Methods: Patients with refractory malignancy and well preserved physiologic function for whom no available therapy is likely to cure or prolong the survival were eligible for the study. Each cycle of high-dose chemotherapy consisted of: cyclophosphamide 5,000 mg/m2, etoposide 1,500 mg/m2 and cisplatin 150 mg/m2. G-CSF and/or PBSC were administered alternatively after each cycle as rescue for myelosuppression. The next cycle was given to patient who showed response to the previous cycle after recovery from toxicity for a maximal of 4 cycles.

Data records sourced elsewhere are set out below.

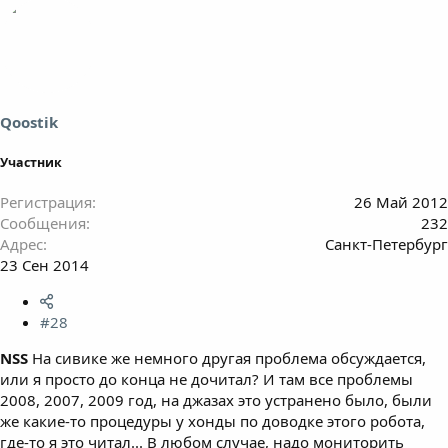
Qoostik
Участник
Регистрация
26 Май 2012
Сообщения
232
Адрес
Санкт-Петербург
23 Сен 2014
#28
NSS
На сивике же немного другая проблема обсуждается,
или я просто до конца не дочитал? И там все проблемы
2008, 2007, 2009 год, на джазах это устранено было, были
же какие-то процедуры у хонды по доводке этого робота,
где-то я это читал... В любом случае, надо мониторить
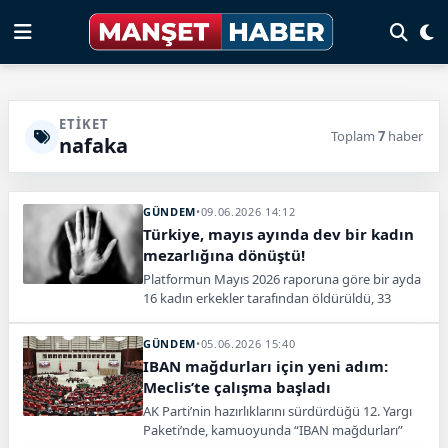
ETIKET
Toplam
7
haber
nafaka
GÜNDEM
•
09.06.2026 14:12
Türkiye, mayıs ayında dev bir kadın
mezarlığına dönüştü!
Platformun Mayıs 2026 raporuna göre bir ayda
16 kadın erkekler tarafından öldürüldü, 33
kadın ise şüpheli şekilde ölü bulundu.
GÜNDEM
•
05.06.2026 15:40
IBAN mağdurları için yeni adım:
Meclis’te çalışma başladı
AK Parti’nin hazırlıklarını sürdürdüğü 12. Yargı
Paketi’nde, kamuoyunda “IBAN mağdurları”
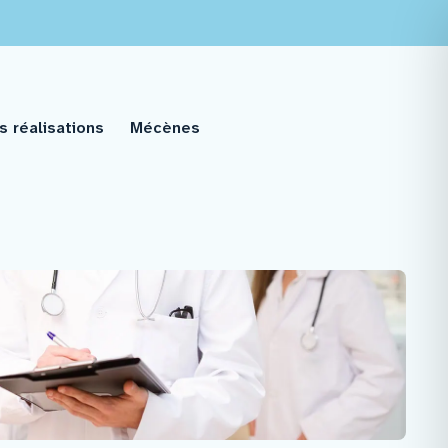
s réalisations
Mécènes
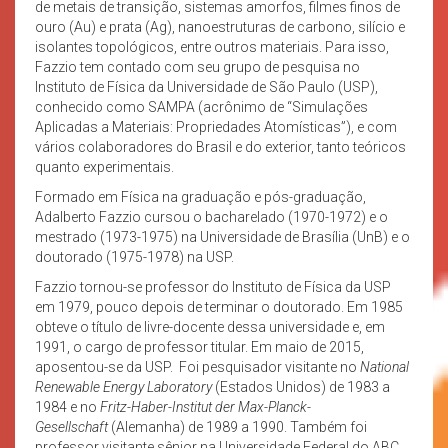
de metais de transição, sistemas amorfos, filmes finos de
ouro (Au) e prata (Ag), nanoestruturas de carbono, silício e
isolantes topológicos, entre outros materiais. Para isso,
Fazzio tem contado com seu grupo de pesquisa no
Instituto de Física da Universidade de São Paulo (USP),
conhecido como SAMPA (acrônimo de “Simulações
Aplicadas a Materiais: Propriedades Atomísticas”), e com
vários colaboradores do Brasil e do exterior, tanto teóricos
quanto experimentais.
Formado em Física na graduação e pós-graduação,
Adalberto Fazzio cursou o bacharelado (1970-1972) e o
mestrado (1973-1975) na Universidade de Brasília (UnB) e o
doutorado (1975-1978) na USP.
Fazzio tornou-se professor do Instituto de Física da USP
em 1979, pouco depois de terminar o doutorado. Em 1985
obteve o título de livre-docente dessa universidade e, em
1991, o cargo de professor titular. Em maio de 2015,
aposentou-se da USP. Foi pesquisador visitante no
National
Renewable Energy Laboratory
(Estados Unidos) de 1983 a
1984 e no
Fritz-Haber-Institut der Max-Planck-
Gesellschaft
(Alemanha) de 1989 a 1990. Também foi
professor visitante sênior na Universidade Federal do ABC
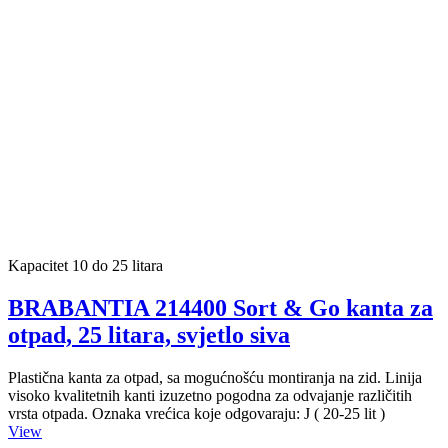
Kapacitet 10 do 25 litara
BRABANTIA 214400 Sort & Go kanta za
otpad, 25 litara, svjetlo siva
Plastična kanta za otpad, sa mogućnošću montiranja na zid. Linija
visoko kvalitetnih kanti izuzetno pogodna za odvajanje različitih
vrsta otpada. Oznaka vrećica koje odgovaraju: J ( 20-25 lit )
View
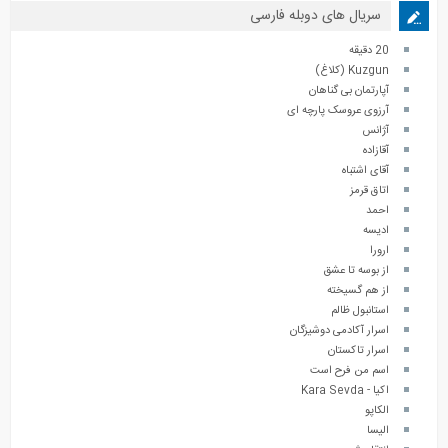
سریال های دوبله فارسی
20 دقیقه
Kuzgun (کلاغ)
آپارتمان بی گناهان
آرزوی عروسک پارچه ای
آژانس
آقازاده
آقای اشتباه
اتاق قرمز
احمد
ادیسه
ارورا
از بوسه تا عشق
از هم گسیخته
استانبول ظالم
اسرار آکادمی دوشیزگان
اسرار تاکستان
اسم من فرح است
اکیا - Kara Sevda
الکاپو
الیسا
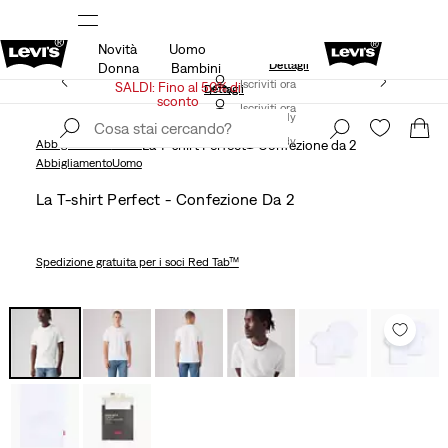
Novità
Uomo
Spedizione gratuita per i membri di Levi’s® Red Tab™
Dettagli
Donna
Bambini
Unidays: Gli studenti ottengono il 20% di sconto
Iscriviti ora
SALDI: Fino al 50% di
Dettagli
sconto
Iscriviti ora
Italy
Italy
Abbigliamento
Uomo
La T-shirt Perfect - Confezione da 2
Abbigliamento
Uomo
La T-shirt Perfect - Confezione Da 2
Spedizione gratuita
per i soci Red Tab™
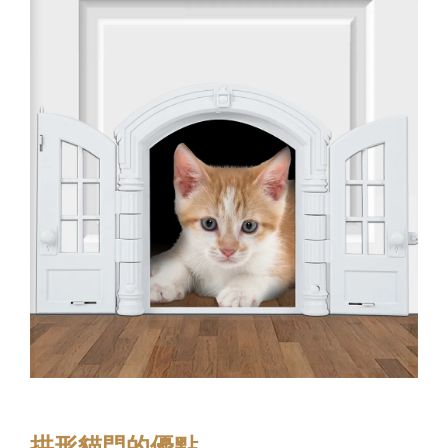
拱形貓門的優點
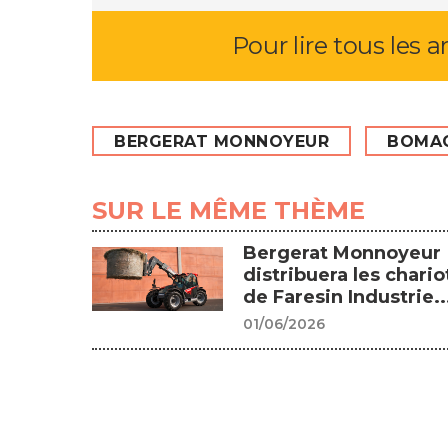
Pour lire tous les a
BERGERAT MONNOYEUR
BOMA
SUR LE MÊME THÈME
Bergerat Monnoyeur
distribuera les chario
de Faresin Industrie..
01/06/2026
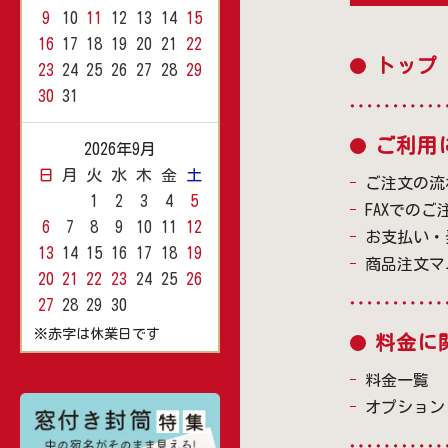
9
10
11
12
13
14
15
16
17
18
19
20
21
22
トップ
23
24
25
26
27
28
29
30
31
ご利用
2026年9月
日
月
火
水
木
金
土
ご注文の流
1
2
3
4
5
FAXでのご
6
7
8
9
10
11
12
お支払い・
13
14
15
16
17
18
19
商品注文マ
20
21
22
23
24
25
26
27
28
29
30
※赤字は休業日です
料金に
料金一覧
オプション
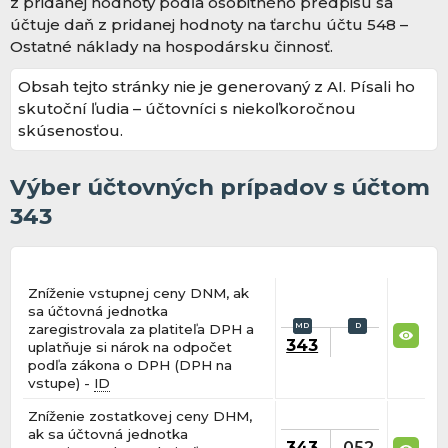
z pridanej hodnoty podľa osobitného predpisu sa
účtuje daň z pridanej hodnoty na ťarchu účtu 548 –
Ostatné náklady na hospodársku činnosť.
Obsah tejto stránky nie je generovaný z AI. Písali ho
skutoční ľudia – účtovníci s niekoľkoročnou
skúsenosťou.
Výber účtovných prípadov s účtom
343
Zníženie vstupnej ceny DNM, ak
sa účtovná jednotka
zaregistrovala za platiteľa DPH a
343
uplatňuje si nárok na odpočet
podľa zákona o DPH (DPH na
vstupe) -
ID
Zníženie zostatkovej ceny DHM,
ak sa účtovná jednotka
343
052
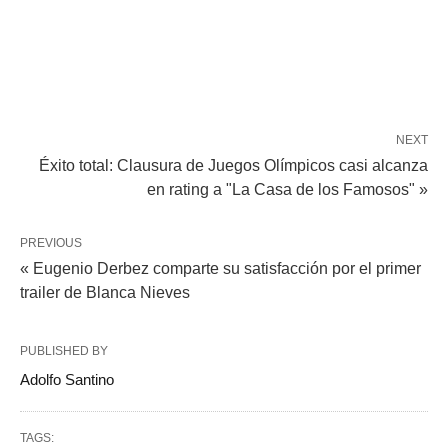
NEXT
Éxito total: Clausura de Juegos Olímpicos casi alcanza
en rating a "La Casa de los Famosos" »
PREVIOUS
« Eugenio Derbez comparte su satisfacción por el primer
trailer de Blanca Nieves
PUBLISHED BY
Adolfo Santino
TAGS:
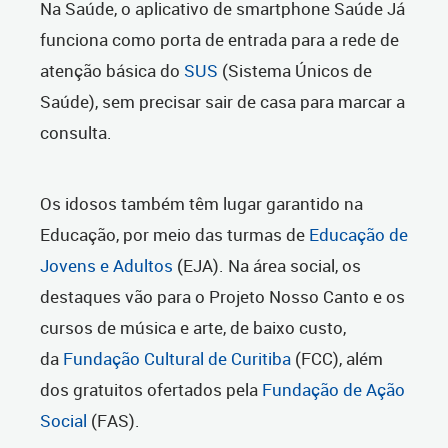
Na Saúde, o aplicativo de smartphone Saúde Já
funciona como porta de entrada para a rede de
atenção básica do
SUS
(Sistema Únicos de
Saúde), sem precisar sair de casa para marcar a
consulta.
Os idosos também têm lugar garantido na
Educação, por meio das turmas de
Educação de
Jovens e Adultos
(EJA). Na área social, os
destaques vão para o Projeto Nosso Canto e os
cursos de música e arte, de baixo custo,
da
Fundação Cultural de Curitiba
(FCC), além
dos gratuitos ofertados pela
Fundação de Ação
Social
(FAS).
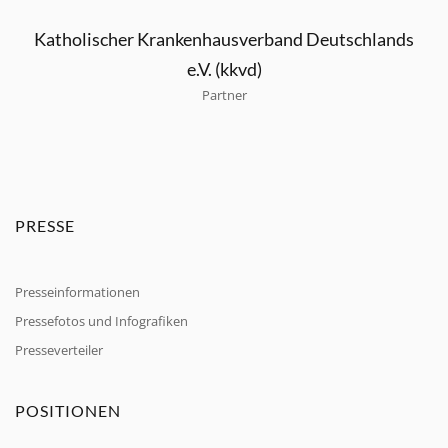
Katholischer Krankenhausverband Deutschlands
e.V. (kkvd)
Partner
PRESSE
Presseinformationen
Pressefotos und Infografiken
Presseverteiler
POSITIONEN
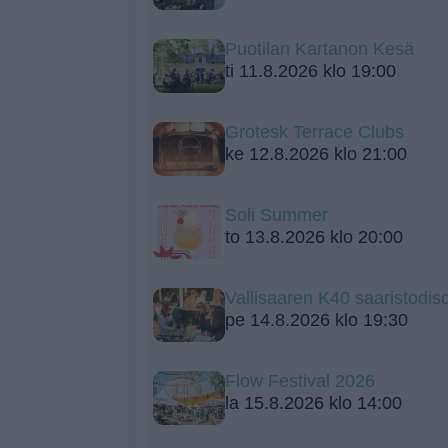
Puotilan Kartanon Kesä
ti 11.8.2026 klo 19:00
Grotesk Terrace Clubs
ke 12.8.2026 klo 21:00
Soli Summer
to 13.8.2026 klo 20:00
Vallisaaren K40 saaristodis
pe 14.8.2026 klo 19:30
Flow Festival 2026
la 15.8.2026 klo 14:00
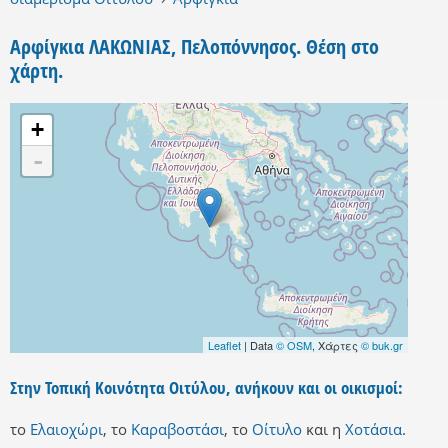
Αρφίγκια ΛΑΚΩΝΙΑΣ, Πελοπόννησος. Θέση στο
χάρτη.
+
-
Leaflet
| Data
© OSM
, Χάρτες
© buk.gr
Στην Τοπική Κοινότητα Οιτύλου, ανήκουν και οι οικισμοί:
το
Ελαιοχώρι
,
το
Καραβοστάσι
,
το
Οίτυλο
και
η
Χοτάσια
.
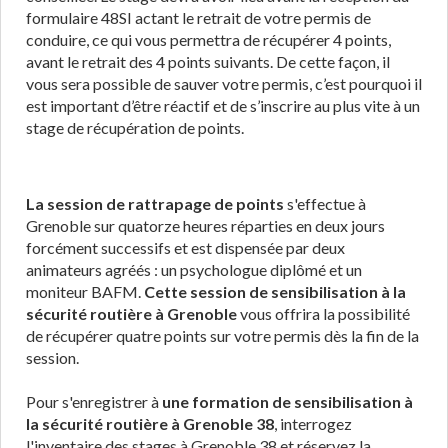
formulaire 48SI actant le retrait de votre permis de
conduire, ce qui vous permettra de récupérer 4 points,
avant le retrait des 4 points suivants. De cette façon, il
vous sera possible de sauver votre permis, c’est pourquoi il
est important d’être réactif et de s’inscrire au plus vite à un
stage de récupération de points.
La session de rattrapage de points
s'effectue à
Grenoble sur quatorze heures réparties en deux jours
forcément successifs et est dispensée par deux
animateurs agréés : un psychologue diplômé et un
moniteur BAFM.
Cette session de sensibilisation à la
sécurité routière à Grenoble
vous offrira la possibilité
de récupérer quatre points sur votre permis dès la fin de la
session.
Pour s'enregistrer à
une formation de sensibilisation à
la sécurité routière à Grenoble 38
, interrogez
l'inventaire des stages à Grenoble 38 et réservez la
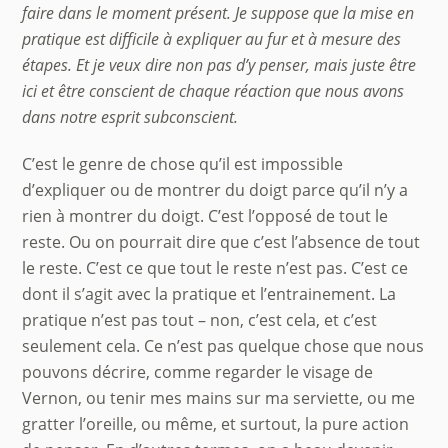
faire dans le moment présent. Je suppose que la mise en
pratique est difficile à expliquer au fur et à mesure des
étapes. Et je veux dire non pas d’y penser, mais juste être
ici et être conscient de chaque réaction que nous avons
dans notre esprit subconscient.
C’est le genre de chose qu’il est impossible
d’expliquer ou de montrer du doigt parce qu’il n’y a
rien à montrer du doigt. C’est l’opposé de tout le
reste. Ou on pourrait dire que c’est l’absence de tout
le reste. C’est ce que tout le reste n’est pas. C’est ce
dont il s’agit avec la pratique et l’entrainement. La
pratique n’est pas tout – non, c’est cela, et c’est
seulement cela. Ce n’est pas quelque chose que nous
pouvons décrire, comme regarder le visage de
Vernon, ou tenir mes mains sur ma serviette, ou me
gratter l’oreille, ou même, et surtout, la pure action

Results: Two cases of refractory malignancy with progressive disease were treated by sHDCEP for 7 cycles, including 4 cycles with G-CSF rescue, 2 cycle with PBSC rescue, and 1 cycle with G-CSF + PBSC rescue. In the 4 cycles rescued by G-CSF alone, we observed a slightly slower granulocyte and markedly prolonged platelet recovery in the subsequent cycle. By comparing the effect of G-CSF and/or PBSC rescue on hematologic recovery with the preceding cycle in the same patient, we found that G-CSF rescue provided faster granulocyte recovery than PBSC, but PBSC rescue provided faster platelet recovery than G-CSF. Rescue by larger number of PBSCs provided only faster platelet but not granulocyte recovery than rescue by adding G-CSF to a very small number of PBSCs. However, G-CSF plus the very small number of PBSCs provided shorter duration of both granulocytopenia and thrombocytopenia than rescue by G-CSF alone. The most common nonhematologic toxicity from sHDCEP included transient nausea, vomiting, diarrhea and mild impairment of liver function but we observed no significant or irreversible major organ damage. The side effect from PBSC collection was mild and toxicity from reinfusion of the thawed PBSCs was not obvious. Using G-CSF and/or PBSC rescue, sHDCEP was delivered repeatedly in no more than 4 weeks for the next-cycles except for patient 1 who had cycle 4 delayed because of prolonged platelet recovery by only G-CSF rescue in cycle 3.
Conclusions: Our initial experience has shown that the nonhematologic toxicity from sHDCEP, G-CSF and PBSC rescue was well tolerated. Prolonged platelet recovery after sequential cycles of HDCEP by only G-CSF rescue delayed the next cycle of chemotherapy. Although the next cycle was delivered within 4 weeks by only PBSC rescue, concurrent infusion of G-CSF and larger number of PBSCs should provide the most rapid hematologic recovery. Sequential high-dose chemotherapy administered by this model is likely to provide the maximal delivery of TD and DI, and is worthy of further clinical trials.